La tragica vicenda che ha visto protagonista un neonato deceduto in una culla termica presso una parrocchia di Bari solleva interrogativi complessi e dolorosi, al centro di un’indagine giudiziaria che ha portato alla richiesta di rinvio a giudizio per il parroco, don Antonio Ruccia, e per il tecnico Vincenzo Nanocchio.
L’accusa verte su una serie di negligenze e disfunzioni che hanno compromesso la sicurezza del sistema di monitoraggio, con conseguenze fatali.
L’elemento centrale della contestazione riguarda il sensore di peso posto sotto il materasso, dispositivo apparentemente progettato per garantire l’attivazione di un allarme in caso di necessità.

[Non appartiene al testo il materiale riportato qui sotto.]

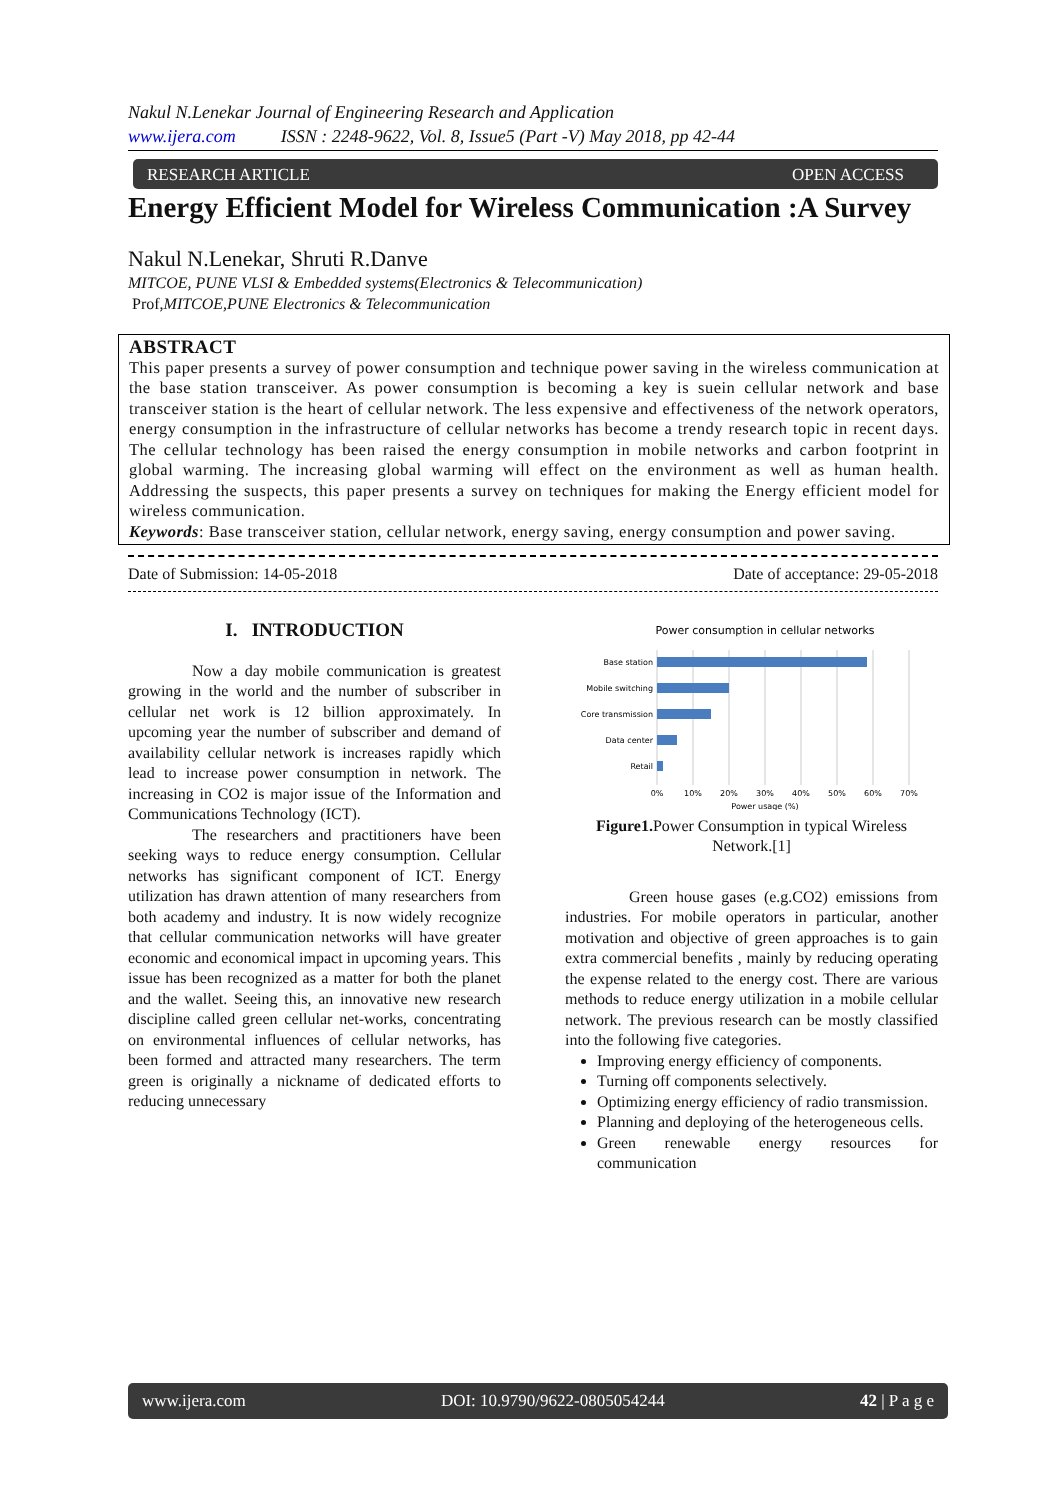Nakul N.Lenekar Journal of Engineering Research and Application
www.ijera.com ISSN : 2248-9622, Vol. 8, Issue5 (Part -V) May 2018, pp 42-44
RESEARCH ARTICLE OPEN ACCESS
Energy Efficient Model for Wireless Communication :A Survey
Nakul N.Lenekar, Shruti R.Danve
MITCOE, PUNE VLSI & Embedded systems(Electronics & Telecommunication)
Prof, MITCOE,PUNE Electronics & Telecommunication
ABSTRACT
This paper presents a survey of power consumption and technique power saving in the wireless communication at the base station transceiver. As power consumption is becoming a key is suein cellular network and base transceiver station is the heart of cellular network. The less expensive and effectiveness of the network operators, energy consumption in the infrastructure of cellular networks has become a trendy research topic in recent days. The cellular technology has been raised the energy consumption in mobile networks and carbon footprint in global warming. The increasing global warming will effect on the environment as well as human health. Addressing the suspects, this paper presents a survey on techniques for making the Energy efficient model for wireless communication.
Keywords: Base transceiver station, cellular network, energy saving, energy consumption and power saving.
Date of Submission: 14-05-2018 Date of acceptance: 29-05-2018
I. INTRODUCTION
Now a day mobile communication is greatest growing in the world and the number of subscriber in cellular net work is 12 billion approximately. In upcoming year the number of subscriber and demand of availability cellular network is increases rapidly which lead to increase power consumption in network. The increasing in CO2 is major issue of the Information and Communications Technology (ICT).
The researchers and practitioners have been seeking ways to reduce energy consumption. Cellular networks has significant component of ICT. Energy utilization has drawn attention of many researchers from both academy and industry. It is now widely recognize that cellular communication networks will have greater economic and economical impact in upcoming years. This issue has been recognized as a matter for both the planet and the wallet. Seeing this, an innovative new research discipline called green cellular net-works, concentrating on environmental influences of cellular networks, has been formed and attracted many researchers. The term green is originally a nickname of dedicated efforts to reducing unnecessary
Power consumption in cellular networks
Base station
Mobile switching
Core transmission
Data center
Retail
0%
10%
20%
30%
40%
50%
60%
70%
Power usage (%)
Figure1. Power Consumption in typical Wireless Network.[1]
Green house gases (e.g.CO2) emissions from industries. For mobile operators in particular, another motivation and objective of green approaches is to gain extra commercial benefits , mainly by reducing operating the expense related to the energy cost. There are various methods to reduce energy utilization in a mobile cellular network. The previous research can be mostly classified into the following five categories.
Improving energy efficiency of components.
Turning off components selectively.
Optimizing energy efficiency of radio transmission.
Planning and deploying of the heterogeneous cells.
Green renewable energy resources for communication
www.ijera.com DOI: 10.9790/9622-0805054244 42 | P a g e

Tuttavia, l’indagine ha rivelato che questo sensore, di tipo prevalentemente orientato alla prevenzione di intrusioni (funzione “antifurto” basata sulla pressione esercitata da un adulto), era inadeguato a rilevare il peso ridotto di un neonato di soli 2,8 chilogrammi.
Questa scelta progettuale, unita a un cortocircuito che ne ha impedito il corretto funzionamento, ha determinato l’assenza di segnale verso la scheda elettronica e il combinatore telefonico, privando il parroco di un avviso tempestivo.
A ciò si aggiunge un altro fattore critico: il sistema di condizionamento dell’aria.
L’indagine ha evidenziato come, a causa di una perdita di gas nel compressore, il sistema erogasse aria fredda anziché calda, con un impatto potenzialmente dannoso per la termoregolazione del neonato.
La programmazione automatica dello spegnimento dopo soli nove minuti di funzionamento, in assenza di movimento rilevato, ha amplificato il rischio di ipotermia.
I pubblici ministeri sostengono che Ruccia e Nanocchio abbiano omesso di implementare misure di sicurezza ridondanti, quali sensori e interruttori multipli, per garantire il funzionamento del sistema anche in caso di guasto.
Avrebbero dovuto inoltre disabilitare la funzione di spegnimento automatico del condizionatore e prevedere un meccanismo di attivazione dell’allarme, come un pulsante manuale, da premere al momento della posa del neonato.
L’accusa riguarda anche la condotta del parroco Ruccia, accusato di aver generato un “affidamento ingannevole” attraverso un cartello affisso all’esterno della culla.
Questo cartello, indicando il collegamento diretto con il locale del Policlinico e sottolineando la natura termica della culla, avrebbe indotto in errore chiunque si affidasse a tale sistema come garanzia di sicurezza e sopravvivenza del neonato.
La vicenda solleva, pertanto, questioni etiche e professionali cruciali, riguardanti la responsabilità dei gestori di strutture dedicate all’assistenza dei neonati, l’importanza di sistemi di sicurezza robusti e ridondanti, e la necessità di una comunicazione trasparente e veritiera riguardo alle caratteristiche e alle limitazioni di tali sistemi.
La tragedia ha aperto un dibattito sull’adeguatezza delle misure di sicurezza e sulla necessità di standard più elevati per la tutela della salute e della vita dei più piccoli.